(Data listing)
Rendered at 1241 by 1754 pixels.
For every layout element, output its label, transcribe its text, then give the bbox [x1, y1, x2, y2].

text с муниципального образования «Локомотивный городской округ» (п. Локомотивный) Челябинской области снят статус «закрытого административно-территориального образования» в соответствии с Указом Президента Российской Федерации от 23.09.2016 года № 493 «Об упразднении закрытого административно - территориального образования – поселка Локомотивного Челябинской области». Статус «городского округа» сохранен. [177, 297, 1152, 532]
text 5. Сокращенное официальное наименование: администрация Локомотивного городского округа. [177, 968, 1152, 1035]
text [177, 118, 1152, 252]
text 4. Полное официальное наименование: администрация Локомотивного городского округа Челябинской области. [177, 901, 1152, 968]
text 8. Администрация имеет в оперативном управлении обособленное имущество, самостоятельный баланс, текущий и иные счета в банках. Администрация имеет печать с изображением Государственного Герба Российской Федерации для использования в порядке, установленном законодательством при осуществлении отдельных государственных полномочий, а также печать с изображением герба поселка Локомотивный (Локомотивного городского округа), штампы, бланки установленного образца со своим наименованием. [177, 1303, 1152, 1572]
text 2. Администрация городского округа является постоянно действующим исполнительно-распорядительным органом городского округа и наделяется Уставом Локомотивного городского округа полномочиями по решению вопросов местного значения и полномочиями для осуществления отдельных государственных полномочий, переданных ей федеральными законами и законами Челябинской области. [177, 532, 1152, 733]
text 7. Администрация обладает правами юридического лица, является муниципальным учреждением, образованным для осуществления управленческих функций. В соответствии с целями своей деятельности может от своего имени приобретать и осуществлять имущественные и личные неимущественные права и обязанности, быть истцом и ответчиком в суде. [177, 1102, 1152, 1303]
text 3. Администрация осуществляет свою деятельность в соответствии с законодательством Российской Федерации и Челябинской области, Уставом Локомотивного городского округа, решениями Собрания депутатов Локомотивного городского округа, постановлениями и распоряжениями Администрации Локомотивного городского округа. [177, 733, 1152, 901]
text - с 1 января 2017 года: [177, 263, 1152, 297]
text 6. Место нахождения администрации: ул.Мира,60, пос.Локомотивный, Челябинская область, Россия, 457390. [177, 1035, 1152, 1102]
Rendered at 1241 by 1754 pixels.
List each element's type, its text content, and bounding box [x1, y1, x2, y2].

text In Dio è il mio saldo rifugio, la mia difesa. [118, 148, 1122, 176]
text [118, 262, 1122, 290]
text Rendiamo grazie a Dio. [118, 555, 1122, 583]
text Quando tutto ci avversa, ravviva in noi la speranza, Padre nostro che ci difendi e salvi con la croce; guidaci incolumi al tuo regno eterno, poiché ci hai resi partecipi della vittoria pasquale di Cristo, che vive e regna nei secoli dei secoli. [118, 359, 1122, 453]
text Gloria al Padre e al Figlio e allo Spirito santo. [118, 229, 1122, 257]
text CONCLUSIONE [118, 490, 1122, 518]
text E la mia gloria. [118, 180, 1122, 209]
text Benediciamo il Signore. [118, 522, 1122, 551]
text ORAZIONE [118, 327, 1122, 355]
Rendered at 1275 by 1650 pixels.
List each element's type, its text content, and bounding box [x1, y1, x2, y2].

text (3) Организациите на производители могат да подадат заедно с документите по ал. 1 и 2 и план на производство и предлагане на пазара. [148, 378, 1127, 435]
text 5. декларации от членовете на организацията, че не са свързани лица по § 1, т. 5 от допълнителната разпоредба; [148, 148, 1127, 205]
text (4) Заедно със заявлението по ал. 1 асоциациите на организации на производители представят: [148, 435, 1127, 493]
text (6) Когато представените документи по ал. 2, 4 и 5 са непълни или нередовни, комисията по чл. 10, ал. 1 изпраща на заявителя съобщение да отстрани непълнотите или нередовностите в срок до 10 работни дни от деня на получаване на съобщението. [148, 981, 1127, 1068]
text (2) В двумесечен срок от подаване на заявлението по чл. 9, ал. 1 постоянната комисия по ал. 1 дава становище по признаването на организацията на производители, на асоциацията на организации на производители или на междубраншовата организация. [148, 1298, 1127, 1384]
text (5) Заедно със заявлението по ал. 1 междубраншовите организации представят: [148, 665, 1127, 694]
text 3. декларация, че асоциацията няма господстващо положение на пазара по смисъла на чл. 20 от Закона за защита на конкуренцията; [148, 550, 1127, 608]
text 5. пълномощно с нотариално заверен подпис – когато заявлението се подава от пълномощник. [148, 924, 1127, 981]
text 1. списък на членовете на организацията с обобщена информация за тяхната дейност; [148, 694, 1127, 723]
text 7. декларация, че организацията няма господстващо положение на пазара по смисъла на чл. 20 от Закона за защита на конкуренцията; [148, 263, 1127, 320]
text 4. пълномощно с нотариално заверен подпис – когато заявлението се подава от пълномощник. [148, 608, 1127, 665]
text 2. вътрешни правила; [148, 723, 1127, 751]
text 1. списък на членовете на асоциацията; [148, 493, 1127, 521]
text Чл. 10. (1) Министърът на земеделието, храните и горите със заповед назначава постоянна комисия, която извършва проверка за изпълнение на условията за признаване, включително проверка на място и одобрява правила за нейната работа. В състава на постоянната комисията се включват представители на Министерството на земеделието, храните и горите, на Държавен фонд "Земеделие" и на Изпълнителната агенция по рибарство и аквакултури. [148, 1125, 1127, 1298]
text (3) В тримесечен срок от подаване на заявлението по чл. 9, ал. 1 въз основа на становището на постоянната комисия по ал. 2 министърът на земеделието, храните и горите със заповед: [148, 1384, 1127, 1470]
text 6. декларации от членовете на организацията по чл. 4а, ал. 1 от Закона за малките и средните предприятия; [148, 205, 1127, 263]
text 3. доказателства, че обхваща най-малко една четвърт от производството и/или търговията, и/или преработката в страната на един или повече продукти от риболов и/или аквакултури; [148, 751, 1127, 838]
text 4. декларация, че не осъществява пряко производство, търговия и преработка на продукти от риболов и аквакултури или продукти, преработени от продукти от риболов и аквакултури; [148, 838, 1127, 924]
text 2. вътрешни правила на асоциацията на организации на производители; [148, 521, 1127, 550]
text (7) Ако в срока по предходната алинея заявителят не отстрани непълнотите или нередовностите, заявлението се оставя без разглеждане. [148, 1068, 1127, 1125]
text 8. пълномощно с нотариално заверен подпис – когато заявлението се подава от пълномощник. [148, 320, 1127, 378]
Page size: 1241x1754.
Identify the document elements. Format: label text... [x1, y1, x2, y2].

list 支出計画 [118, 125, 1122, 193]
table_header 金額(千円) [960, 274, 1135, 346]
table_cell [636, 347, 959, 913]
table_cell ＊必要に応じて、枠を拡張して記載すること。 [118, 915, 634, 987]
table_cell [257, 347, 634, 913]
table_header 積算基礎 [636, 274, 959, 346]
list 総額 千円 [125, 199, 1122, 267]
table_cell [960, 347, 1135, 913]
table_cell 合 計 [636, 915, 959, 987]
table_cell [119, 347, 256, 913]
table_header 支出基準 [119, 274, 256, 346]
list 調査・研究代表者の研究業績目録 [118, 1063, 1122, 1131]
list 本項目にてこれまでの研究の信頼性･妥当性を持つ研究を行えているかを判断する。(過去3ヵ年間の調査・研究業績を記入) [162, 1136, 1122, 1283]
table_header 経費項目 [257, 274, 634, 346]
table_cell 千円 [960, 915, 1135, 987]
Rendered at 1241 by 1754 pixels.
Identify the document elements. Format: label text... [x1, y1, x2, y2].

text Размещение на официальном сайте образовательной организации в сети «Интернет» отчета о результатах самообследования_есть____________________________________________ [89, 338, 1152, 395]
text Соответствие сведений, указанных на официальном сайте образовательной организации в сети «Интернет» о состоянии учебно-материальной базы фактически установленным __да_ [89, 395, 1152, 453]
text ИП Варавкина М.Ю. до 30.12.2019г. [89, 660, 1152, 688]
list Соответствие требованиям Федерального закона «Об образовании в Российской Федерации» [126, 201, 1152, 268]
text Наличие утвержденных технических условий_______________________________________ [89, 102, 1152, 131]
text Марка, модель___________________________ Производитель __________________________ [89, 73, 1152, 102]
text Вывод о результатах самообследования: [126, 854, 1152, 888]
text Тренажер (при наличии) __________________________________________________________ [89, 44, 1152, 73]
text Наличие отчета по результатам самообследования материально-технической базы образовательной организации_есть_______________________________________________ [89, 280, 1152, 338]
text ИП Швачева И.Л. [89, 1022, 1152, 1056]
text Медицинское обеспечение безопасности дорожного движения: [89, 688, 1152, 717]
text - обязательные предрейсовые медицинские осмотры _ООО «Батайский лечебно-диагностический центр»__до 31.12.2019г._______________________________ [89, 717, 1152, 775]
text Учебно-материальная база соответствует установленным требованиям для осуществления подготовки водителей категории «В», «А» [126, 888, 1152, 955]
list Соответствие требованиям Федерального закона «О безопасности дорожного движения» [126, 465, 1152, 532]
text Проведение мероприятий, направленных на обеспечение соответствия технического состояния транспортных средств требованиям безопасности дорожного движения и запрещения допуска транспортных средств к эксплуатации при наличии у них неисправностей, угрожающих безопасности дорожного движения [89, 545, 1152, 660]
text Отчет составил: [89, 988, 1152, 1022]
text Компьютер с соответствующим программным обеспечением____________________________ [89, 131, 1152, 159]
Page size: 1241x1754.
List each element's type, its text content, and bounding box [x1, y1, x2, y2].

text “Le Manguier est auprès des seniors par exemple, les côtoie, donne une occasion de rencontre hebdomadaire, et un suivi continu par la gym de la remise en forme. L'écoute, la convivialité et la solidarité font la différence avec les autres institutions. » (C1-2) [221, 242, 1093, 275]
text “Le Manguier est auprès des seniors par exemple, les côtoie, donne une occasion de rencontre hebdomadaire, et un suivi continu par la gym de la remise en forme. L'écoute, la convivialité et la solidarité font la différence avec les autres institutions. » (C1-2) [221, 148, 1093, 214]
(End Data listing)
# What needs to be done:
Return, with no change at all, every line in the entries above from the line containing "text [118, 262, 1122, 290]" through the line containing "Rendered at 1275 by 1650 pixels.".

# Final answer:
text [118, 262, 1122, 290]
text Rendiamo grazie a Dio. [118, 555, 1122, 583]
text Quando tutto ci avversa, ravviva in noi la speranza, Padre nostro che ci difendi e salvi con la croce; guidaci incolumi al tuo regno eterno, poiché ci hai resi partecipi della vittoria pasquale di Cristo, che vive e regna nei secoli dei secoli. [118, 359, 1122, 453]
text Gloria al Padre e al Figlio e allo Spirito santo. [118, 229, 1122, 257]
text CONCLUSIONE [118, 490, 1122, 518]
text E la mia gloria. [118, 180, 1122, 209]
text Benediciamo il Signore. [118, 522, 1122, 551]
text ORAZIONE [118, 327, 1122, 355]
Rendered at 1275 by 1650 pixels.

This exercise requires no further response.